Huge bolts jammed into the rear tyre and a few loose screws under the lid. Welcome to the gravity-defying motorcycle sport of hillclimb
Surely bloody not. Two 300cc two-stroke engines mounted in the same chassis, it looked like computer editing. The swingarm was too long. Hang on, there’s a pair of 700cc Zabel engines – usually only found in sidecarcross outfits – over there in a Frankenstein-looking bike. What the hell did they put in my coffee?
I’d found myself at a round of the French Hill Climbing Championship and as a pure novice to the rules, the bikes or the people who race it, I had ears and eyes wide open.
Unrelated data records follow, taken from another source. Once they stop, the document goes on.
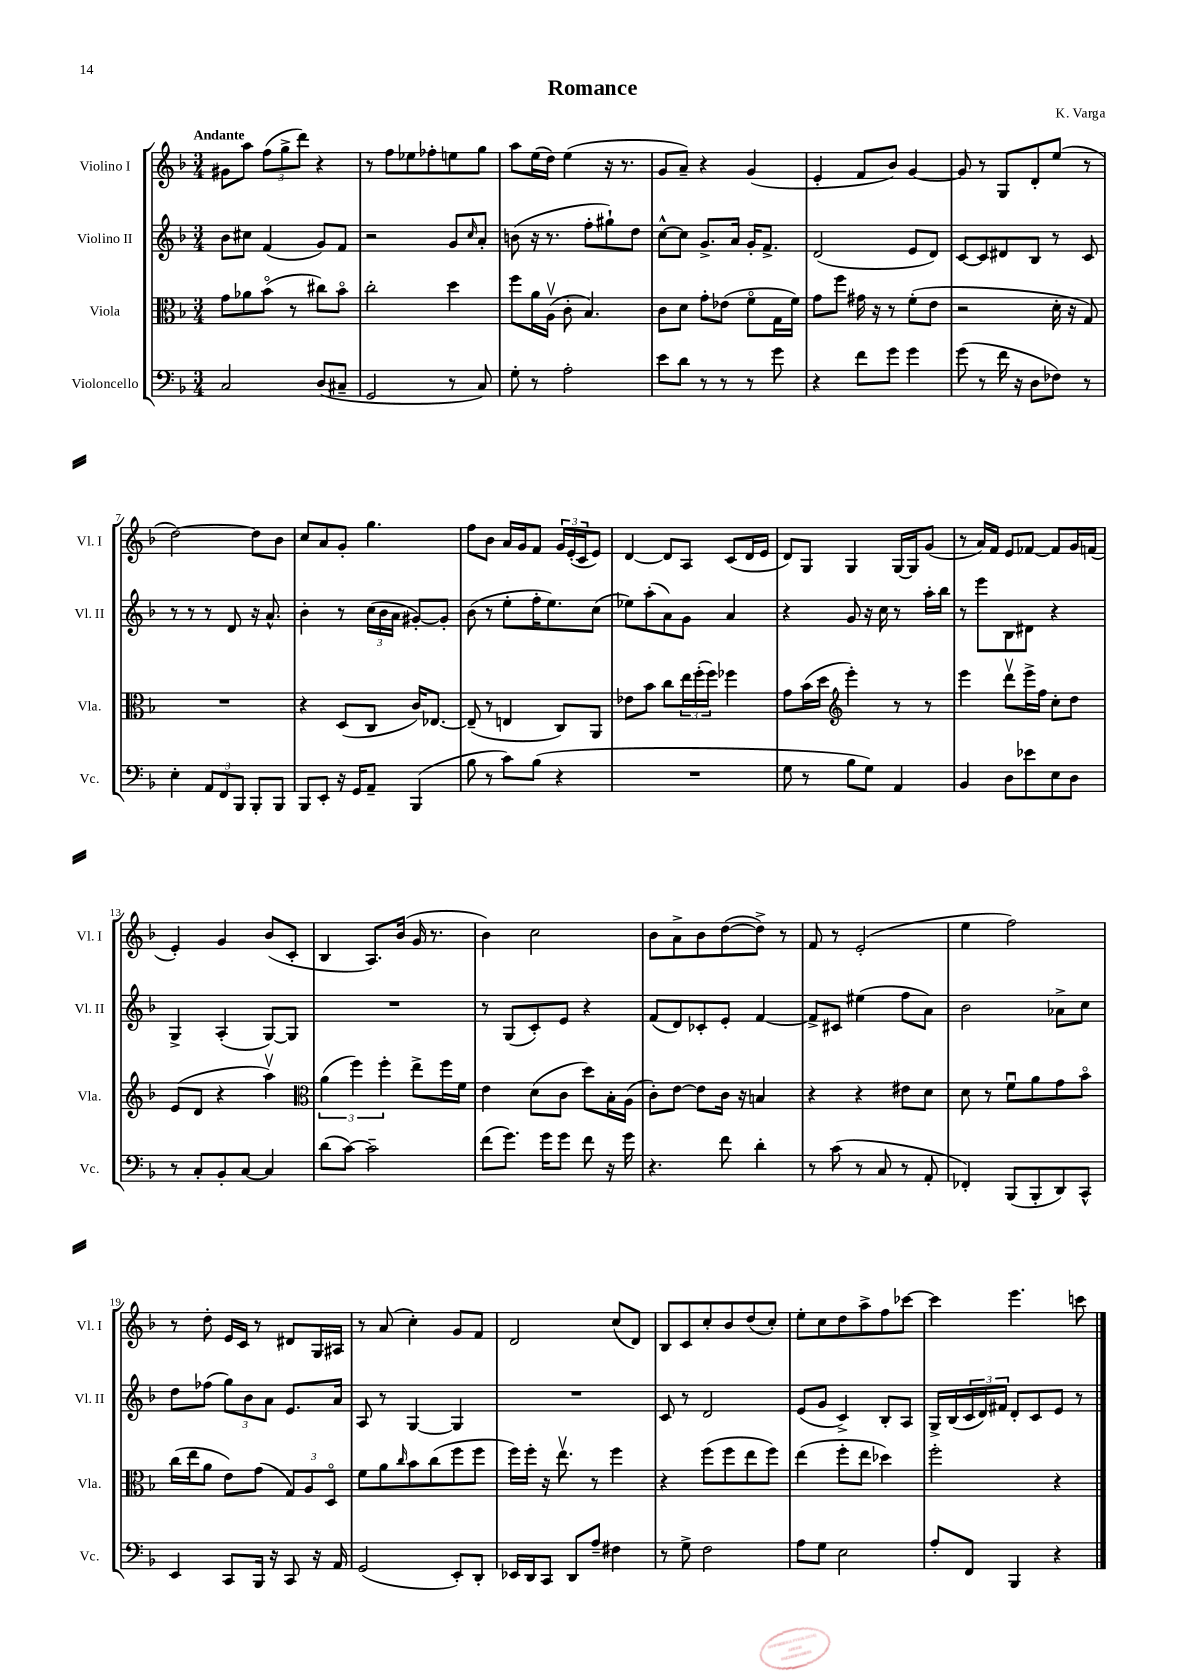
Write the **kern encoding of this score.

**kern	**kern	**kern	**kern
*staff4	*staff3	*staff2	*staff1
*clefF4	*clefC3	*clefG2	*clefG2
*k[b-]	*k[b-]	*k[b-]	*k[b-]
*M3/4	*M3/4	*M3/4	*M3/4
2C	8g	8b-	8g#
.	8a-	8cc#	8aa
.	(8b-o	(4f	(12ff
.	.	.	12gg^
.	8r	.	.
.	.	.	12ddd)
(8D	8cc#)	8g)	4r
8C#~	8b-o	8f	.
=	=	=	=
2GG	2cc'	2r	8r
.	.	.	8ff
.	.	.	8ee-
.	.	.	8ff-'
8r	4dd	8g	8ee
.	.	16qqcc	.
8C)	.	8a'	8gg
=	=	=	=
8G'	8ff	(8b	8aa
8r	16a	16r	(16ee
.	(16Av	8.r	16dd)
2A'	8c'	.	(4ee
.	4.B-)	8ff'	.
.	.	8gg#`)	16r
.	.	.	8.r
.	.	8dd	.
=	=	=	=
8e	8c	[8cc^^	8g
8d	8d	8cc]	8a~)
8r	8g'	8.g^	4r
8r	(8e-	.	.
.	.	16a	.
8r	8fo	16g'	(4g
.	.	8.f^	.
8g	16G	.	.
.	16f)	.	.
=	=	=	=
4r	8g	(2d	4e'
.	8ff	.	.
8f	16g#	.	8f
.	16r	.	.
8g	8r	.	8b-)
4g	(8f'	8e	[4g
.	8e	8d)	.
=	=	=	=
(8g	2r	[8c	8g]
8r	.	8c]	8r
16f	.	8d#	8G
16r	.	.	.
8D	.	8B-	8d'
8F-)	16d'	8r	(8ee
.	16r	.	.
8r	8G)	8c	8r
=	=	=	=
4E'	2.r	8r	[2dd)
.	.	8r	.
12AA	.	8r	.
12FF	.	.	.
.	.	8d	.
12BBB-	.	.	.
8BBB-'	.	16r	8dd]
.	.	8.a^^	.
8BBB-	.	.	8b-
=	=	=	=
8BBB-	4r	4b-'	8cc
8EE'	.	.	8a
16r	(8D	8r	8g'
16GG	.	.	.
8AA~	8C	(24cc	4.gg
.	.	24b-	.
.	.	24a	.
(4BBB-	16c)	[8g#')	.
.	[8.E-	.	.
.	.	8g#']	.
=	=	=	=
8B-	(8E-~]	(8b-	8ff
8r	8r	8r	8b-
8c)	4E	8ee'	16a
.	.	.	16g
(8B-	.	16ff'	8f
.	.	8.ee)	.
4r	8C)	.	24g
.	.	.	(24e'
.	.	.	24c
.	8AA	(8cc	8e)
=	=	=	=
2.r	8e-	8ee-)	[4d
.	8b-	(8aa'	.
.	8cc	8a)	8d]
.	24ee	8g	8A
.	(24ff'	.	.
.	24ff)	.	.
.	4ff-	4a	(8c
.	.	.	16d
.	.	.	16e
=	=	=	=
8G	8g	4r	8d)
8r	(16b-	.	8G
.	16dd	.	.
*	*clefG2	*	*
8B-	4eee')	8g	4G
8G)	.	16r	.
.	.	16cc	.
4AA	8r	8r	[16G
.	.	.	16G]
.	8r	16aa'	(8g
.	.	16bb-	.
=	=	=	=
4BB-	4eee	8r	8r
.	.	8eee	16a)
.	.	.	16f
8D	8dddv	8B-	8e
8e-	16eee^	8d#	[8f-
.	16ff	.	.
8E	8cc'	4r	8f-]
8D	8dd	.	16g
.	.	.	(16f
=	=	=	=
8r	(8e	4G^	4e')
8C'	8d	.	.
8BB-'	4r	(4A'	4g
[8C	.	.	.
4C]	4aav)	[8G)	(8b-
.	.	8G]	8c'
=	=	=	=
*	*clefC3	*	*
(8d	(6a	2.r	4B-
[8c)	.	.	.
.	6ff)	.	.
2c~]	.	.	8.A)
.	6ff'	.	.
.	.	.	(16b-
.	8ee^	.	16g
.	.	.	8.r
.	16ff	.	.
.	16f	.	.
=	=	=	=
(8f	4e	8r	4b-)
8.g)	.	(8G	.
.	(8d	8c')	2cc
16g	.	.	.
8g	8c	8e	.
8f	8dd)	4r	.
16r	16B-'	.	.
16g	(16A	.	.
=	=	=	=
4.r	8c')	(8f	8b-
.	[8e	8d)	8a^
.	8e]	8c-'	8b-
8f	16c	8e'	([8dd
.	16r	.	.
4d'	4B	[4f	8dd^])
.	.	.	8r
=	=	=	=
8r	4r	8f^]	8f
(8c	.	8c#	8r
8r	4r	(4ee#	(2e'
8C	.	.	.
8r	8e#	8ff	.
8AA'	8d	8a)	.
=	=	=	=
4FF-')	8d	2b-	4ee
.	8r	.	.
(8BBB-	8fu	.	2ff)
8BBB-'	8a	.	.
8DD)	8g	8a-^	.
8CC^^	8b-o	8cc	.
=	=	=	=
4EE	(16cc	8dd	8r
.	16ee	.	.
.	8a	(8ff-	8dd'
8CC	8e)	12gg)	16e
.	.	.	16c
.	.	12b-	.
16BBB-	(8g	.	8r
.	.	12a	.
16r	.	.	.
8CC	12G)	8.e	8d#
.	12A	.	.
16r	.	.	16G
.	12Do	.	.
16AA	.	16a	16A#
=	=	=	=
(2GG	8f	8A	8r
.	8a	8r	(8a
.	16qqcc	.	.
.	8b-	[4G	4cc')
.	(8cc	.	.
8EE')	8ff	4G]	8g
8DD'	8ff	.	8f
=	=	=	=
16EE-	16ff)	2.r	2d
16DD	16ff'	.	.
8CC	16r	.	.
.	8.eev	.	.
8DD	.	.	.
8A~	8r	.	.
4F#	4ff	.	(8cc
.	.	.	8d)
=	=	=	=
8r	4r	8c	8B-
8G^	.	8r	8c
2F	(8ff	2d	8cc'
.	8ff	.	8b-
.	8ee	.	(8dd
.	8ff)	.	8cc')
=	=	=	=
8A	(4ee	(8e	8ee'
8G	.	8g	8cc
2E	8ff'	4c^)	8dd
.	8ee	.	8aa^
.	4dd-)	8B-'	8ff
.	.	8A	[8ccc-
=	=	=	=
8A'	2ff'	16G^	4ccc-]
.	.	(16B-	.
8FF	.	24c	.
.	.	24d)	.
.	.	24f#	.
4BBB-	.	8d'	4.eee
.	.	8c	.
4r	4r	8e	.
.	.	8r	8ccc
==	==	==	==
*-	*-	*-	*-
And, as it turns out, wide open is mandatory; “Competitors are allowed bolts, in free quantity, fixed inside the tyre. Or paddles linked together by a rod, a cable or a chain,” came the answer when I asked an official about the rules.
Aboard a loud and cranky four-cylinder engine, Franck spins his wheel for a few meters before losing the rear and falling flat on his head. He dusts himself before kicking his bike, which seems to make him feel better.
Though it’s hardly surprising. A high-powered superbike engine trying to get power down to a chopped up dirt ramp via a nine-foot long conglomerate of scrap metal. At the end of the dirt ramp, there is a vertical wall of rock to get over. But before this point, most riders have already bounced like a spring, flicked sideways, this way or that, whichever way the bike dictates, and eaten dirt. It’s like planned whiskey throttle, open the taps, hang on and see what happens.